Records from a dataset
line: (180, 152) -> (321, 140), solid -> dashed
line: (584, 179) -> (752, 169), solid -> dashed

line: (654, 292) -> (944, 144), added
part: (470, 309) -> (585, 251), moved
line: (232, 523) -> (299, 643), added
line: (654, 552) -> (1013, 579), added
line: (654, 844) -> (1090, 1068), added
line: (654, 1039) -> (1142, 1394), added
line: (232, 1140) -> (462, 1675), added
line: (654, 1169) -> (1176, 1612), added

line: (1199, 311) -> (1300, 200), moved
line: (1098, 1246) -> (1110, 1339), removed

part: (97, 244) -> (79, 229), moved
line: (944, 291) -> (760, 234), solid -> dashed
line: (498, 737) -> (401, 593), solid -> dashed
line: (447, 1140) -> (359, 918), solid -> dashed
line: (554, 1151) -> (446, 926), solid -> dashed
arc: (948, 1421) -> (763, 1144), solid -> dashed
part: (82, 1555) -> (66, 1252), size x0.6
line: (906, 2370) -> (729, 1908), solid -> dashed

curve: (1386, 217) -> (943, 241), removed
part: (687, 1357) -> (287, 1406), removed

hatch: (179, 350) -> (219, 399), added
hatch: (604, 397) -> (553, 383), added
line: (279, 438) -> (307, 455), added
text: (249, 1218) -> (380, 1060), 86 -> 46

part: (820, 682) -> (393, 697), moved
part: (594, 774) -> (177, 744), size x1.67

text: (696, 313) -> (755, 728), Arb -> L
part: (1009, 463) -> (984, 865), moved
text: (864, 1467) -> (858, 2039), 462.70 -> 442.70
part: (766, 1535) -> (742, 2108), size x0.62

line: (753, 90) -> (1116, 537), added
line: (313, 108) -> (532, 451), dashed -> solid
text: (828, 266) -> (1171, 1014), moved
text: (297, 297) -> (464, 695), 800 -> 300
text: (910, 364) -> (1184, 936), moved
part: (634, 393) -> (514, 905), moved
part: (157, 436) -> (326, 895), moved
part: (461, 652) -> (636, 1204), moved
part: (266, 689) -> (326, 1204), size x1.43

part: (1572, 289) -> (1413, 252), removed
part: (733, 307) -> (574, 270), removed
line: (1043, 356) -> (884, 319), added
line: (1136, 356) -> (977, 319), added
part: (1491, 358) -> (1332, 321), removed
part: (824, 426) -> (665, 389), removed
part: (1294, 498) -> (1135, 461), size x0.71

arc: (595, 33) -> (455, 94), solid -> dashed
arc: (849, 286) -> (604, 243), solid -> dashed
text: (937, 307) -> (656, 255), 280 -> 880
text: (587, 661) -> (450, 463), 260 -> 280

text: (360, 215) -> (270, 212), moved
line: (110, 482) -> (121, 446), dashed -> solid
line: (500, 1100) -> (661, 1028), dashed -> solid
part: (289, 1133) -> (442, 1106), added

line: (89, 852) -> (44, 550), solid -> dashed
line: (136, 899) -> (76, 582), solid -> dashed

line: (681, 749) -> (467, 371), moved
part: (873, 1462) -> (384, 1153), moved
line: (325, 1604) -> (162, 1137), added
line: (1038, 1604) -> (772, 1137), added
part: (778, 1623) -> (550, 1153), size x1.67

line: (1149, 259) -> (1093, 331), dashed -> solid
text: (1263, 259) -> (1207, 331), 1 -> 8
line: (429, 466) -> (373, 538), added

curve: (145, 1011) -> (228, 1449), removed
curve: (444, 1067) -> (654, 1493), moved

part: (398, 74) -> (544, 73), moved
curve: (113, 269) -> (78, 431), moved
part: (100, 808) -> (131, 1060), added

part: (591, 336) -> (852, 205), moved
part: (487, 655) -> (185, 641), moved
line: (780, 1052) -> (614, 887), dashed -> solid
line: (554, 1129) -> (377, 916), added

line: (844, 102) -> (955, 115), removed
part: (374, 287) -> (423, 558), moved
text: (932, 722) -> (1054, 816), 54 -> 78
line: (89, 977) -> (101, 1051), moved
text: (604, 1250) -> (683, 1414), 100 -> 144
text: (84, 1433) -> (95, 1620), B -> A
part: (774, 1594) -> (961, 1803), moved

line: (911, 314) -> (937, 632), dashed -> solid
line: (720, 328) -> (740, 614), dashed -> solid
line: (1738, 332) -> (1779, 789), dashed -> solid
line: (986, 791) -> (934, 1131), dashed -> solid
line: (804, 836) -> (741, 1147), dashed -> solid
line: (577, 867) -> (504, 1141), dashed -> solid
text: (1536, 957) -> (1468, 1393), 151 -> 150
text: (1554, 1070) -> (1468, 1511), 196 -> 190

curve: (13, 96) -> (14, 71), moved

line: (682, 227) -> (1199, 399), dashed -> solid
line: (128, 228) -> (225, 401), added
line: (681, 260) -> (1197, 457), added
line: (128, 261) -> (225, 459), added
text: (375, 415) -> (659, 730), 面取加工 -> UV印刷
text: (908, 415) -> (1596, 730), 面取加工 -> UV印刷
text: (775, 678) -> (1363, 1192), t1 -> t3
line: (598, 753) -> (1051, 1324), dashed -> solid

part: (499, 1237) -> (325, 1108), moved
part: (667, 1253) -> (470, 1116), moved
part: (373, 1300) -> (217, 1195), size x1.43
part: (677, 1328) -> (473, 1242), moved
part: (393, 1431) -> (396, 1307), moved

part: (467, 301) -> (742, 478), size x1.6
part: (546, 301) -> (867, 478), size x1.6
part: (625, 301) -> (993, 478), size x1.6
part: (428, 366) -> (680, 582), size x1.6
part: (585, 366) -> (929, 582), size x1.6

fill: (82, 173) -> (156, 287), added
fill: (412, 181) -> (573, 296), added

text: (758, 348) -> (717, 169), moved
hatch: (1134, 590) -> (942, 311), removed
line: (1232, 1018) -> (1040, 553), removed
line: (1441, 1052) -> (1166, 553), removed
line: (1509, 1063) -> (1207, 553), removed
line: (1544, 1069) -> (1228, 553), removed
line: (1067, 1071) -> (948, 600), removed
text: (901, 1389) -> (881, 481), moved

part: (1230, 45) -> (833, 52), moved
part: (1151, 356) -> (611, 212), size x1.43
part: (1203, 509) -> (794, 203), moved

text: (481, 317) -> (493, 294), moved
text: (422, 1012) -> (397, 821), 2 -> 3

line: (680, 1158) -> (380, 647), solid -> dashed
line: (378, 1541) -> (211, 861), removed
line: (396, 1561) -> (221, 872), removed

> **The task**: Return, without any change, only the lines from the one containing "hatch: (1134, 590) -> (942, 311), removed" through the last line of the entries above.

> **Written solution**:
hatch: (1134, 590) -> (942, 311), removed
line: (1232, 1018) -> (1040, 553), removed
line: (1441, 1052) -> (1166, 553), removed
line: (1509, 1063) -> (1207, 553), removed
line: (1544, 1069) -> (1228, 553), removed
line: (1067, 1071) -> (948, 600), removed
text: (901, 1389) -> (881, 481), moved

part: (1230, 45) -> (833, 52), moved
part: (1151, 356) -> (611, 212), size x1.43
part: (1203, 509) -> (794, 203), moved

text: (481, 317) -> (493, 294), moved
text: (422, 1012) -> (397, 821), 2 -> 3

line: (680, 1158) -> (380, 647), solid -> dashed
line: (378, 1541) -> (211, 861), removed
line: (396, 1561) -> (221, 872), removed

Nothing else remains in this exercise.